Bosch setzt verstärkt auf neue Technologien: Beim Automated Valet Parking fahren Autos per Smartphone-Befehl fahrerlos in den zugewiesenen Stellplatz. Foto: Bosch

Bosch ist der weltgrößte Zulieferer. In jedem Auto stecken Teile der Stuttgarter im Wert von 700 bis 800 Euro. Aber bei dem Konzern geht es derzeit nicht nur um die Produktpalette.
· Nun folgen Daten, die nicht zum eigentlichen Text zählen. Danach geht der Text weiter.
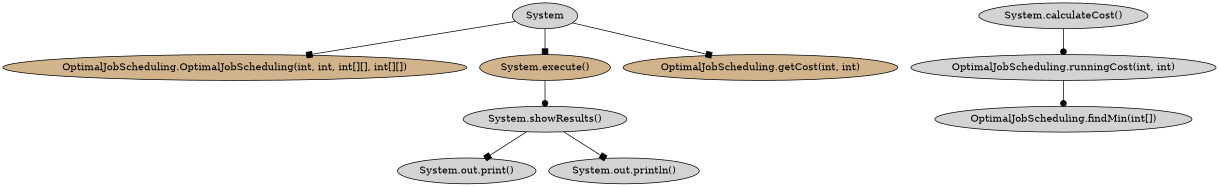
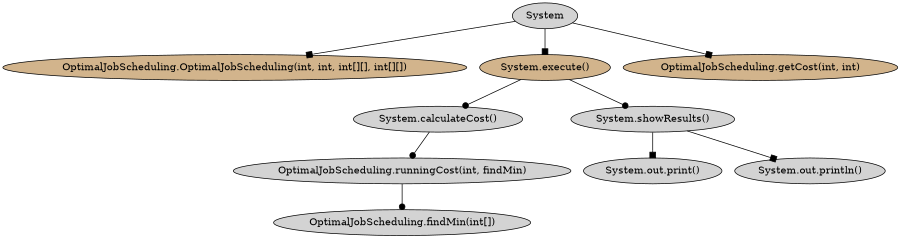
  digraph {
    node [fillcolor=lightgrey style=filled]
    edge [arrowhead=box]
    n1 [label=System]
    "OptimalJobScheduling.OptimalJobScheduling(int, int, int[][], int[][])" [fillcolor=tan]
    n3 [fillcolor=tan label="System.execute()"]
    "OptimalJobScheduling.getCost(int, int)" [fillcolor=tan]
    n5 [label="System.calculateCost()"]
    n6 [label="System.showResults()"]
-   "OptimalJobScheduling.runningCost(int, int)"
+   "OptimalJobScheduling.runningCost(int, int)" [label="OptimalJobScheduling.runningCost(int, findMin)"]
    "System.out.print()"
    "System.out.println()"
    "OptimalJobScheduling.findMin(int[])"
    n1 -> "OptimalJobScheduling.OptimalJobScheduling(int, int, int[][], int[][])"
    n1 -> n3
    n1 -> "OptimalJobScheduling.getCost(int, int)"
+   n3 -> n5 [arrowhead=dot]
    n3 -> n6 [arrowhead=dot]
    n5 -> "OptimalJobScheduling.runningCost(int, int)" [arrowhead=dot]
    n6 -> "System.out.print()"
    n6 -> "System.out.println()"
    "OptimalJobScheduling.runningCost(int, int)" -> "OptimalJobScheduling.findMin(int[])" [arrowhead=dot]
  }
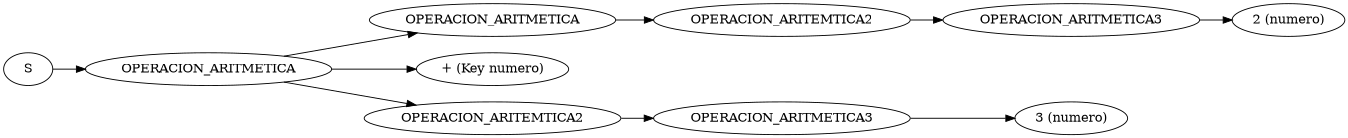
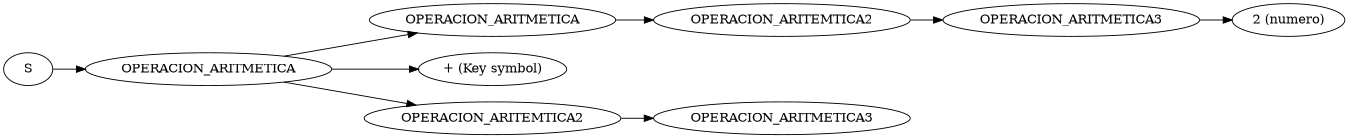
  digraph {
    rankdir=LR
    n1 [label=S]
    n2 [label=OPERACION_ARITMETICA]
    n3 [label=OPERACION_ARITMETICA]
-   n4 [label="+ (Key numero)"]
+   n4 [label="+ (Key symbol)"]
    n5 [label=OPERACION_ARITEMTICA2]
    n6 [label=OPERACION_ARITEMTICA2]
    n7 [label=OPERACION_ARITMETICA3]
    n8 [label=OPERACION_ARITMETICA3]
    n9 [label="2 (numero)"]
-   n10 [label="3 (numero)"]
    n1 -> n2
    n2 -> n3
    n2 -> n4
    n2 -> n5
    n3 -> n6
    n5 -> n7
    n6 -> n8
-   n7 -> n10
    n8 -> n9
  }
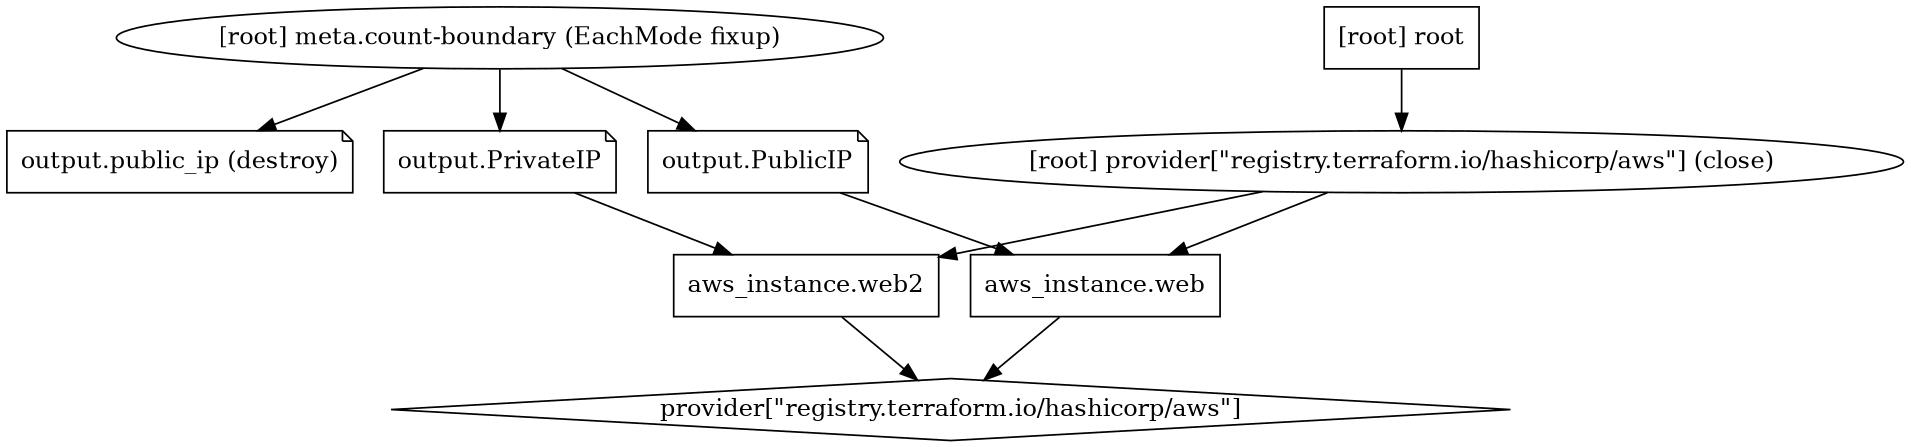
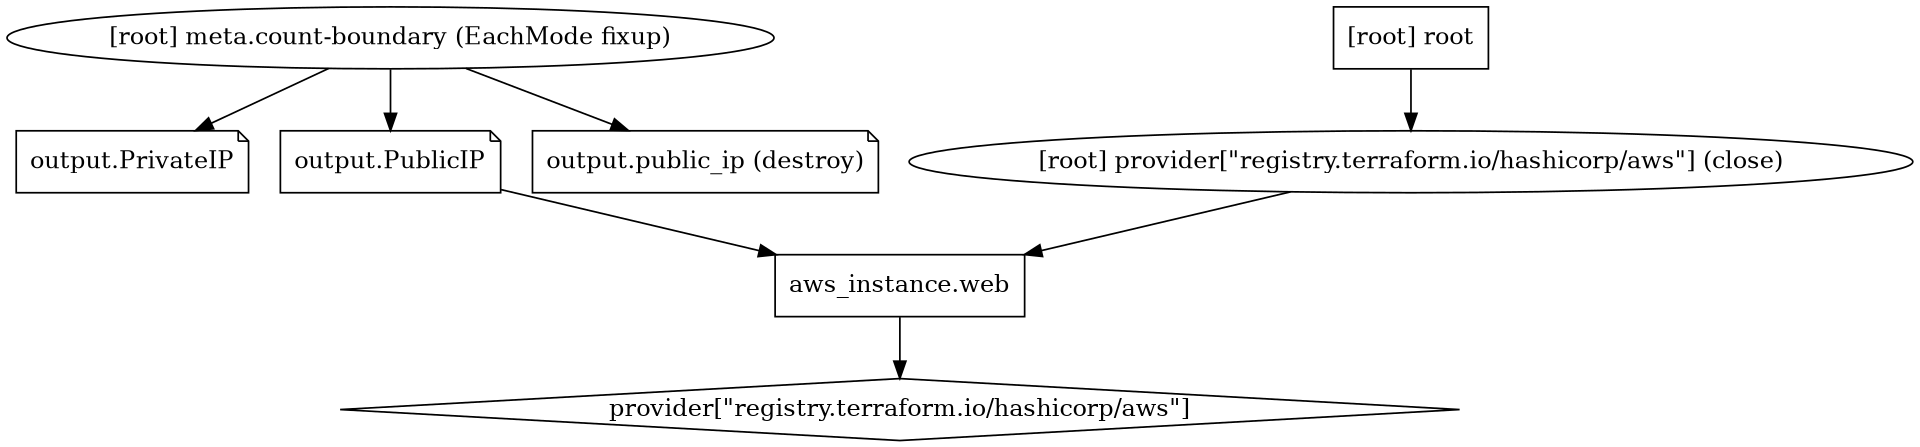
  digraph {
    compound=true
    newrank=true
    node [shape=box]
    n1 [label="aws_instance.web"]
    n2 [label="provider[\"registry.terraform.io/hashicorp/aws\"]" shape=diamond]
-   n3 [label="aws_instance.web2"]
    n4 [label="output.PrivateIP" shape=note]
    n5 [label="output.PublicIP" shape=note]
    n6 [label="output.public_ip (destroy)" shape=note]
    "[root] meta.count-boundary (EachMode fixup)" [shape=""]
    "[root] provider[\"registry.terraform.io/hashicorp/aws\"] (close)" [shape=""]
    "[root] root"
    subgraph sub_1 {
      n1
      n2
-     n3
      n4
      n5
      n6
      "[root] meta.count-boundary (EachMode fixup)"
      "[root] provider[\"registry.terraform.io/hashicorp/aws\"] (close)"
      "[root] root"
    }
    n1 -> n2
-   n3 -> n2
-   n4 -> n3
    n5 -> n1
    "[root] meta.count-boundary (EachMode fixup)" -> n4
    "[root] meta.count-boundary (EachMode fixup)" -> n5
    "[root] meta.count-boundary (EachMode fixup)" -> n6
    "[root] provider[\"registry.terraform.io/hashicorp/aws\"] (close)" -> n1
-   "[root] provider[\"registry.terraform.io/hashicorp/aws\"] (close)" -> n3
    "[root] root" -> "[root] provider[\"registry.terraform.io/hashicorp/aws\"] (close)"
  }
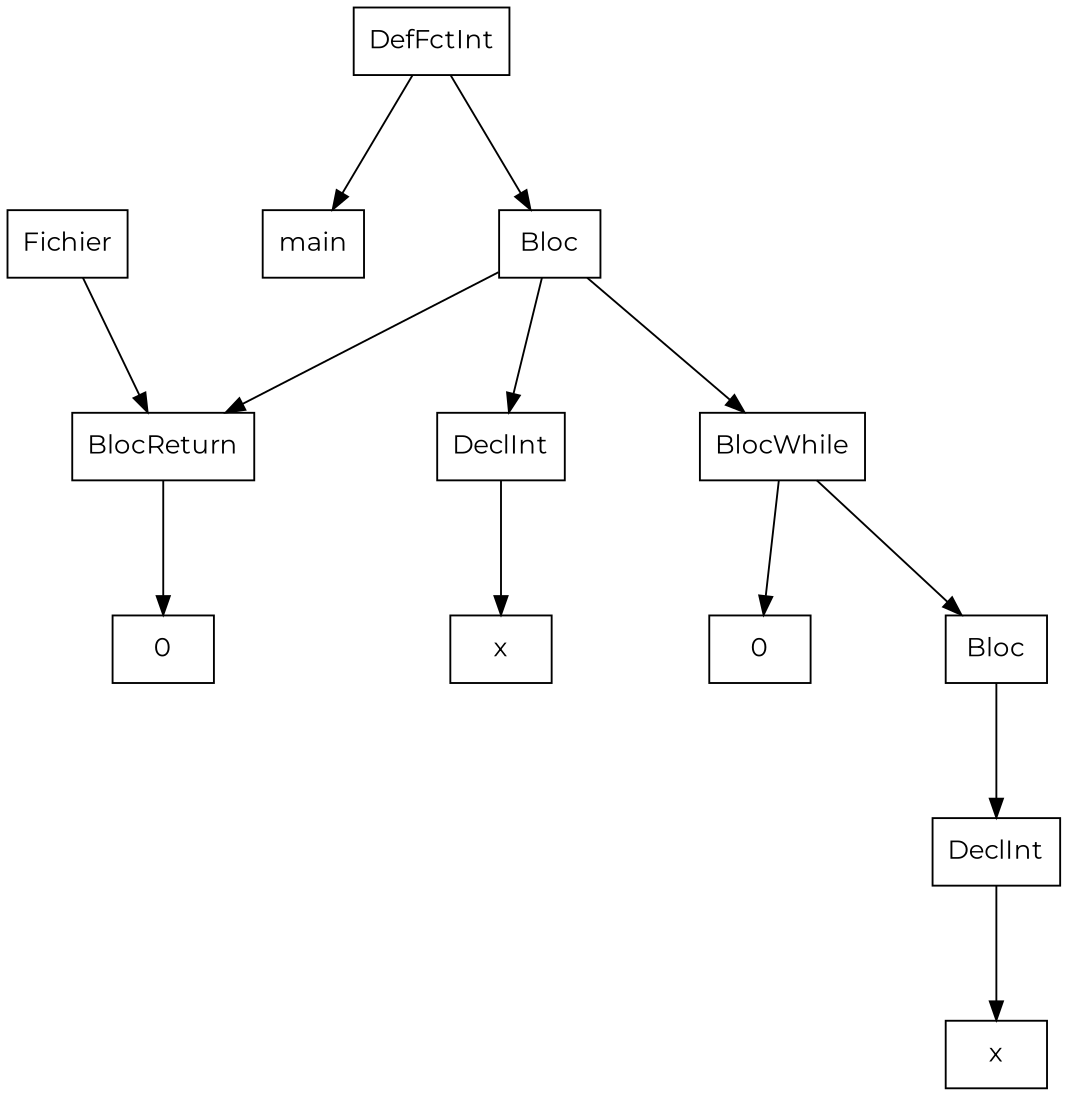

Stuttgart - Es sollte sich nicht wiederholen. Wie ernst Volkmar Denner es meinte, konnten die Mitarbeiter schwarz auf weiß lesen: „Lieber verzichten wir auf Geschäft, als dass wir gegen Recht und Gesetz verstoßen“. Nicht nur der Bosch-Chef hatte den Brief an die Belegschaft unterschrieben, sondern auch Aufsichtsratschef Franz Fehrenbach und Arbeitsdirektor Christoph Kübel. Mehr als drei Jahre sind seitdem vergangen. Grund für den Brief damals waren Ermittlungen der EU-Kommission. „Wir vermuten Kartelle in fast allen Teilen, die man für das Auto braucht“, sagte der damalige EU-Wettbewerbskommissar Joaquin Alumina in einem Interview. Auch etliche deutsche Zulieferer gehörten zu den schwarzen Schafen. Einige Verfahren – etwa im Bereich Abgasanlagen (Eberspächer) oder Klimaanlagen (Behr) – sind inzwischen abgeschlossen. Was Bosch angehen könnte, laufen die Ermittlungen noch. Aber weder in der EU-Kommission noch bei Bosch will man sich dazu äußern. Als Denner seine Mitarbeiter damals per Brief für das Thema sensibilisieren wollte, hat er wohl nicht mal geahnt, was noch alles auf die Branche zukommen sollte. Der VW-Abgasskandal in den USA war zu diesem Zeitpunkt noch nicht bekannt.

Im Auto steckt viel Bosch

Unter den weltgrößten Autozulieferern ist Bosch die Nummer eins, seit Jahren schon. Mit beinahe 230 000 Beschäftigten setzen die Stuttgarter knapp 44 Milliarden Euro allein rund ums Auto um, das entspricht 60 Prozent des Konzernumsatzes. Das Produktangebot ist gigantisch und füllt zwei Seiten im jüngsten Geschäftsbericht – vom Scheibenwischer über die Motorsteuerung bis hin zu Fahrerassistenzsystemen und Komponenten für Elektroautos ist alles zu haben. Welche Bedeutung Bosch in der Branche hat, zeigt ein rein hypothetisches Beispiel: Wollte man einen Mittelklassewagen im Wert von etwa 25 000 Euro bauen und wenn immer möglich mit Bosch-Komponenten ausstatten, dann könnte der Stuttgarter Zulieferer Teile im Wert von 5000 bis 10 000 Euro beisteuern, schätzt Stefan Bratzel, Leiter Direktor des Center of Automotive Management in Bergisch Gladbach. Das entspräche im Minimum einem Anteil von 20 Prozent. Tatsächlich wird es ein solches Fahrzeug wohl nie geben, denn Autobauer scheuen eine größere Abhängigkeit von einem Zulieferer. Im Schnitt stecken in jedem Neuwagen geschätzt Komponenten im Wert von 700 bis 800 Euro von den Stuttgartern. Hersteller und Zulieferer werden schweigsam, wenn es darum geht, wer welche Teile liefert.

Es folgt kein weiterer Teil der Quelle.